▸ **What to work on**
The listing is to be transcribed in full, with its images left out.

▸ **Supplied records**
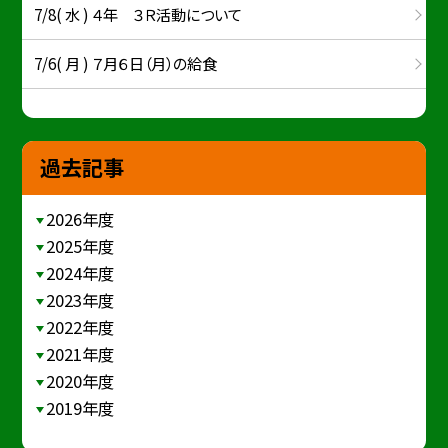
7/8( 水 ) ４年 ３Ｒ活動について
7/6( 月 ) ７月６日（月）の給食
過去記事
2026年度
2025年度
2024年度
2023年度
2022年度
2021年度
2020年度
2019年度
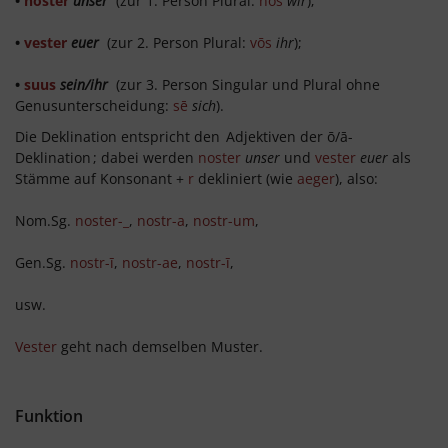
•
noster
unser
(zur 1. Person Plural:
nōs
wir
);
•
vester
euer
(zur 2. Person Plural:
vōs
ihr
);
•
suus
sein/ihr
(zur 3. Person Singular und Plural ohne
Genusunterscheidung:
sē
sich
).
Die Deklination entspricht den
Adjektiven der ō/ā-
Deklination
; dabei werden
noster
unser
und
vester
euer
als
Stämme auf Konsonant +
r
dekliniert (wie
aeger
), also:
Nom.Sg.
noster-_
,
nostr-a
,
nostr-um
,
Gen.Sg.
nostr-ī
,
nostr-ae
,
nostr-ī
,
usw.
Vester
geht nach demselben Muster.
Funktion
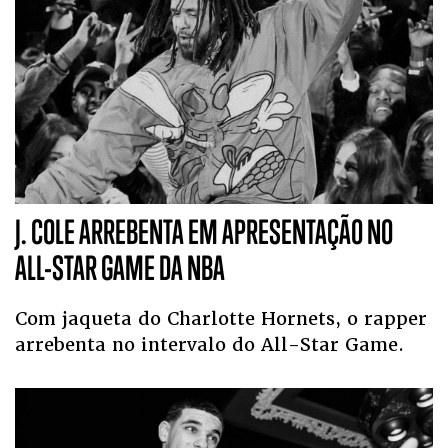
J. COLE ARREBENTA EM APRESENTAÇÃO NO
ALL-STAR GAME DA NBA
Com jaqueta do Charlotte Hornets, o rapper
arrebenta no intervalo do All-Star Game.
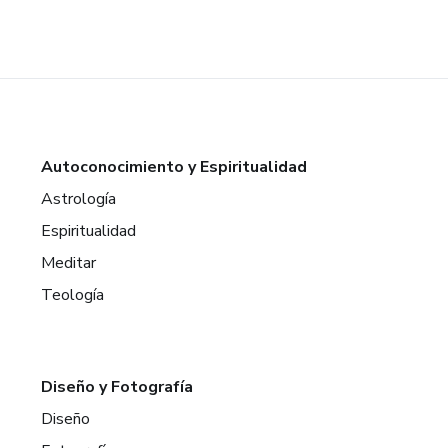
Autoconocimiento y Espiritualidad
Astrología
Espiritualidad
Meditar
Teología
Diseño y Fotografía
Diseño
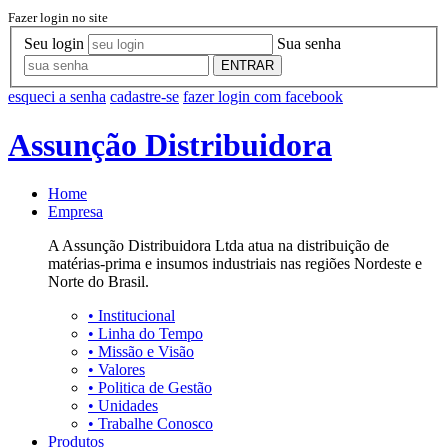
Fazer login no site
Seu login
Sua senha
ENTRAR
esqueci a senha
cadastre-se
fazer login com facebook
Assunção Distribuidora
Home
Empresa
A Assunção Distribuidora Ltda atua na distribuição de
matérias-prima e insumos industriais nas regiões Nordeste e
Norte do Brasil.
•
Institucional
•
Linha do Tempo
•
Missão e Visão
•
Valores
•
Politica de Gestão
•
Unidades
•
Trabalhe Conosco
Produtos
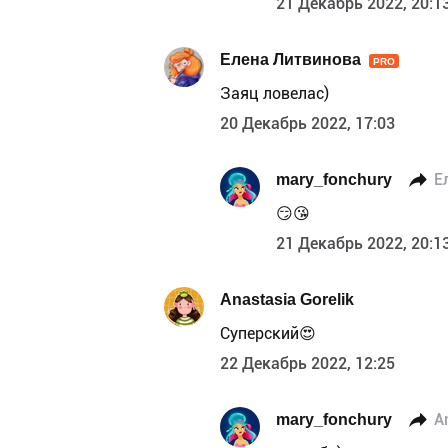
21 Декабрь 2022, 20:1
Елена Литвинова
PRO
Заяц ловелас)
20 Декабрь 2022, 17:03
mary_fonchury
Е
😏😘
21 Декабрь 2022, 20:1
Anastasia Gorelik
Суперский😍
22 Декабрь 2022, 12:25
mary_fonchury
A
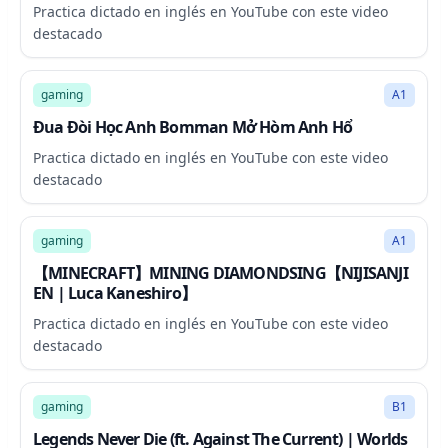
Practica dictado en inglés en YouTube con este video
destacado
11:21
gaming
A1
Đua Đòi Học Anh Bomman Mở Hòm Anh Hổ
Practica dictado en inglés en YouTube con este video
destacado
276:47
gaming
A1
【MINECRAFT】MINING DIAMONDSING【NIJISANJI
EN | Luca Kaneshiro】
Practica dictado en inglés en YouTube con este video
destacado
2:59
gaming
B1
Legends Never Die (ft. Against The Current) | Worlds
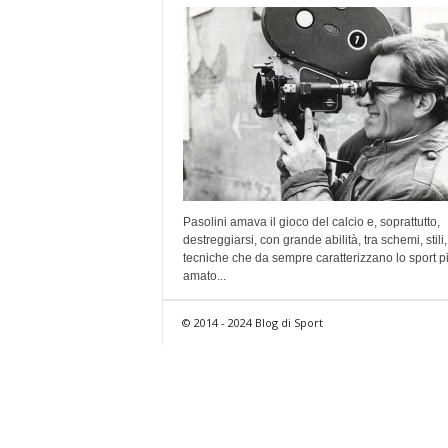
Pasolini amava il gioco del calcio e, soprattutto,
destreggiarsi, con grande abilità, tra schemi, stili,
tecniche che da sempre caratterizzano lo sport p
amato...
© 2014 - 2024 Blog di Sport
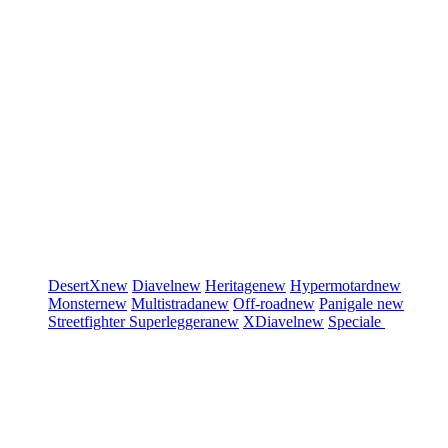
DesertX
new
Diavel
new
Heritage
new
Hypermotard
new
Monster
new
Multistrada
new
Off-road
new
Panigale
new
Streetfighter
Superleggera
new
XDiavel
new
Speciale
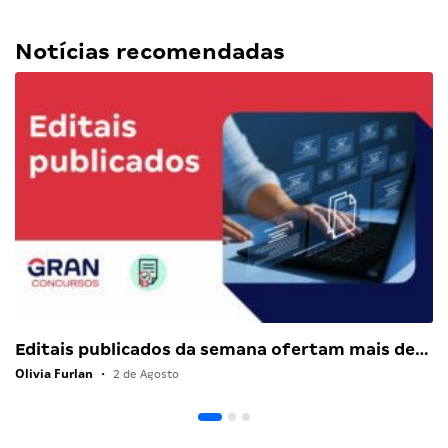
Notícias recomendadas
Editais publicados da semana ofertam mais de…
Olivia Furlan
•
2 de Agosto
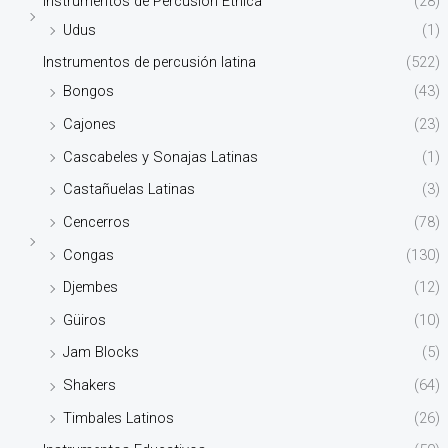
Instrumentos de Percusión Étnica
(28)
Udus
(1)
Instrumentos de percusión latina
(522)
Bongos
(43)
Cajones
(23)
Cascabeles y Sonajas Latinas
(1)
Castañuelas Latinas
(3)
Cencerros
(78)
Congas
(130)
Djembes
(12)
Güiros
(10)
Jam Blocks
(5)
Shakers
(64)
Timbales Latinos
(26)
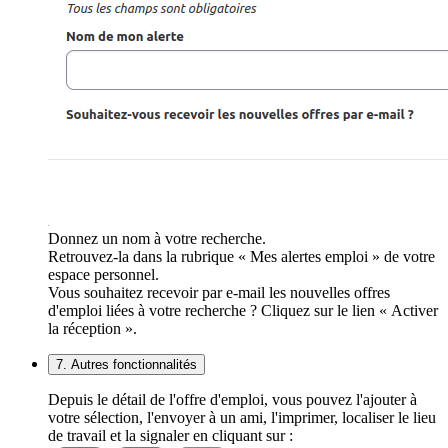
Donnez un nom à votre recherche.
Retrouvez-la dans la rubrique « Mes alertes emploi » de votre
espace personnel.
Vous souhaitez recevoir par e-mail les nouvelles offres
d'emploi liées à votre recherche ? Cliquez sur le lien « Activer
la réception ».
7. Autres fonctionnalités
Depuis le détail de l'offre d'emploi, vous pouvez l'ajouter à
votre sélection, l'envoyer à un ami, l'imprimer, localiser le lieu
de travail et la signaler en cliquant sur :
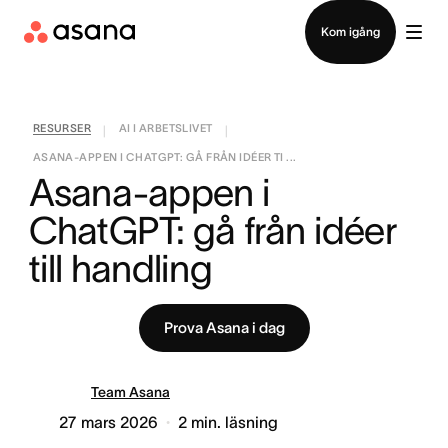
Kontakta försäljning
Kom igång
RESURSER
AI I ARBETSLIVET
|
|
ASANA-APPEN I CHATGPT: GÅ FRÅN IDÉER TI ...
Asana-appen i 
ChatGPT: gå från idéer 
till handling
Prova Asana i dag
Team Asana
27 mars 2026
2
min. läsning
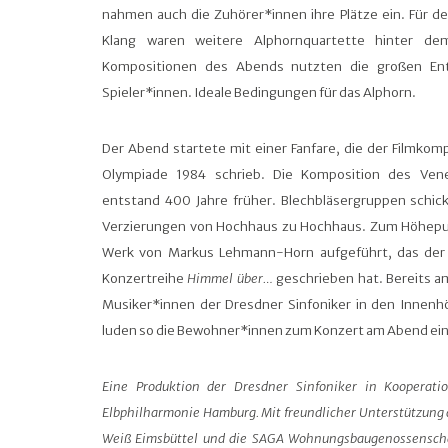
nahmen auch die Zuhörer*innen ihre Plätze ein. Für d
Klang waren weitere Alphornquartette hinter dem
Kompositionen des Abends nutzten die großen En
Spieler*innen. Ideale Bedingungen für das Alphorn.
Der Abend startete mit einer Fanfare, die der Filmkomp
Olympiade 1984 schrieb. Die Komposition des Venez
entstand 400 Jahre früher. Blechbläsergruppen schic
Verzierungen von Hochhaus zu Hochhaus. Zum Höhepu
Werk von Markus Lehmann-Horn aufgeführt, das der 
Konzertreihe
Himmel über…
geschrieben hat. Bereits am
Musiker*innen der Dresdner Sinfoniker in den Innenh
luden so die Bewohner*innen zum Konzert am Abend ein
Eine Produktion der Dresdner Sinfoniker in Kooperat
Elbphilharmonie Hamburg. Mit freundlicher Unterstützung 
Weiß Eimsbüttel und die SAGA Wohnungsbaugenossensch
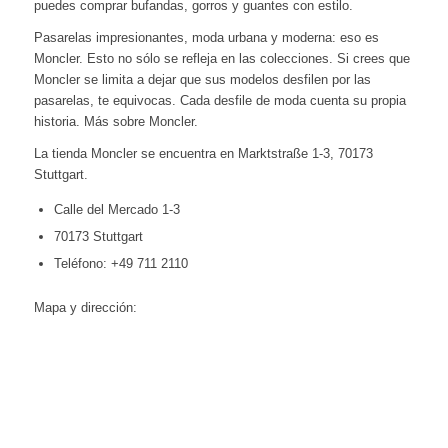
puedes comprar bufandas, gorros y guantes con estilo.
Pasarelas impresionantes, moda urbana y moderna: eso es
Moncler. Esto no sólo se refleja en las colecciones. Si crees que
Moncler se limita a dejar que sus modelos desfilen por las
pasarelas, te equivocas. Cada desfile de moda cuenta su propia
historia. Más sobre
Moncler
.
La tienda Moncler se encuentra en Marktstraße 1-3, 70173
Stuttgart.
Calle del Mercado 1-3
70173 Stuttgart
Teléfono: +49 711 2110
Mapa y dirección:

▸ **Response for this exercise**
7/8( 水 ) ４年 ３Ｒ活動について
7/6( 月 ) ７月６日（月）の給食
過去記事
2026年度
2025年度
2024年度
2023年度
2022年度
2021年度
2020年度
2019年度
•
noster
unser
(zur 1. Person Plural:
nōs
wir
);
•
vester
euer
(zur 2. Person Plural:
vōs
ihr
);
•
suus
sein/ihr
(zur 3. Person Singular und Plural ohne
Genusunterscheidung:
sē
sich
).
Die Deklination entspricht den
Adjektiven der ō/ā-
Deklination
; dabei werden
noster
unser
und
vester
euer
als
Stämme auf Konsonant +
r
dekliniert (wie
aeger
), also:
Nom.Sg.
noster-_
,
nostr-a
,
nostr-um
,
Gen.Sg.
nostr-ī
,
nostr-ae
,
nostr-ī
,
usw.
Vester
geht nach demselben Muster.
Funktion
J. COLE ARREBENTA EM APRESENTAÇÃO NO
ALL-STAR GAME DA NBA
Com jaqueta do Charlotte Hornets, o rapper
arrebenta no intervalo do All-Star Game.
Autoconocimiento y Espiritualidad
Astrología
Espiritualidad
Meditar
Teología
Diseño y Fotografía
Diseño
Fazer login no site
Seu login
Sua senha
ENTRAR
esqueci a senha
cadastre-se
fazer login com facebook
Assunção Distribuidora
Home
Empresa
A Assunção Distribuidora Ltda atua na distribuição de
matérias-prima e insumos industriais nas regiões Nordeste e
Norte do Brasil.
•
Institucional
•
Linha do Tempo
•
Missão e Visão
•
Valores
•
Politica de Gestão
•
Unidades
•
Trabalhe Conosco
Produtos
21 Декабрь 2022, 20:1
Елена Литвинова
PRO
Заяц ловелас)
20 Декабрь 2022, 17:03
mary_fonchury
Е
😏😘
21 Декабрь 2022, 20:1
Anastasia Gorelik
Суперский😍
22 Декабрь 2022, 12:25
mary_fonchury
A
Practica dictado en inglés en YouTube con este video
destacado
11:21
gaming
A1
Đua Đòi Học Anh Bomman Mở Hòm Anh Hổ
Practica dictado en inglés en YouTube con este video
destacado
276:47
gaming
A1
【MINECRAFT】MINING DIAMONDSING【NIJISANJI
EN | Luca Kaneshiro】
Practica dictado en inglés en YouTube con este video
destacado
2:59
gaming
B1
Legends Never Die (ft. Against The Current) | Worlds
Pasolini amava il gioco del calcio e, soprattutto,
destreggiarsi, con grande abilità, tra schemi, stili,
tecniche che da sempre caratterizzano lo sport p
amato...
© 2014 - 2024 Blog di Sport
DesertX
new
Diavel
new
Heritage
new
Hypermotard
new
Monster
new
Multistrada
new
Off-road
new
Panigale
new
Streetfighter
Superleggera
new
XDiavel
new
Speciale
Notícias recomendadas
Editais publicados da semana ofertam mais de…
Olivia Furlan
•
2 de Agosto
Instrumentos de Percusión Étnica
(28)
Udus
(1)
Instrumentos de percusión latina
(522)
Bongos
(43)
Cajones
(23)
Cascabeles y Sonajas Latinas
(1)
Castañuelas Latinas
(3)
Cencerros
(78)
Congas
(130)
Djembes
(12)
Güiros
(10)
Jam Blocks
(5)
Shakers
(64)
Timbales Latinos
(26)
Donnez un nom à votre recherche.
Retrouvez-la dans la rubrique « Mes alertes emploi » de votre
espace personnel.
Vous souhaitez recevoir par e-mail les nouvelles offres
d'emploi liées à votre recherche ? Cliquez sur le lien « Activer
la réception ».
7. Autres fonctionnalités
Depuis le détail de l'offre d'emploi, vous pouvez l'ajouter à
votre sélection, l'envoyer à un ami, l'imprimer, localiser le lieu
de travail et la signaler en cliquant sur :
Kontakta försäljning
Kom igång
RESURSER
AI I ARBETSLIVET
|
|
ASANA-APPEN I CHATGPT: GÅ FRÅN IDÉER TI ...
Asana-appen i 
ChatGPT: gå från idéer 
till handling
Prova Asana i dag
Team Asana
27 mars 2026
2
min. läsning
nahmen auch die Zuhörer*innen ihre Plätze ein. Für d
Klang waren weitere Alphornquartette hinter dem
Kompositionen des Abends nutzten die großen En
Spieler*innen. Ideale Bedingungen für das Alphorn.
Der Abend startete mit einer Fanfare, die der Filmkomp
Olympiade 1984 schrieb. Die Komposition des Venez
entstand 400 Jahre früher. Blechbläsergruppen schic
Verzierungen von Hochhaus zu Hochhaus. Zum Höhepu
Werk von Markus Lehmann-Horn aufgeführt, das der 
Konzertreihe
Himmel über…
geschrieben hat. Bereits am
Musiker*innen der Dresdner Sinfoniker in den Innenh
luden so die Bewohner*innen zum Konzert am Abend ein
Eine Produktion der Dresdner Sinfoniker in Kooperat
Elbphilharmonie Hamburg. Mit freundlicher Unterstützung 
Weiß Eimsbüttel und die SAGA Wohnungsbaugenossensch
puedes comprar bufandas, gorros y guantes con estilo.
Pasarelas impresionantes, moda urbana y moderna: eso es
Moncler. Esto no sólo se refleja en las colecciones. Si crees que
Moncler se limita a dejar que sus modelos desfilen por las
pasarelas, te equivocas. Cada desfile de moda cuenta su propia
historia. Más sobre
Moncler
.
La tienda Moncler se encuentra en Marktstraße 1-3, 70173
Stuttgart.
Calle del Mercado 1-3
70173 Stuttgart
Teléfono: +49 711 2110
Mapa y dirección:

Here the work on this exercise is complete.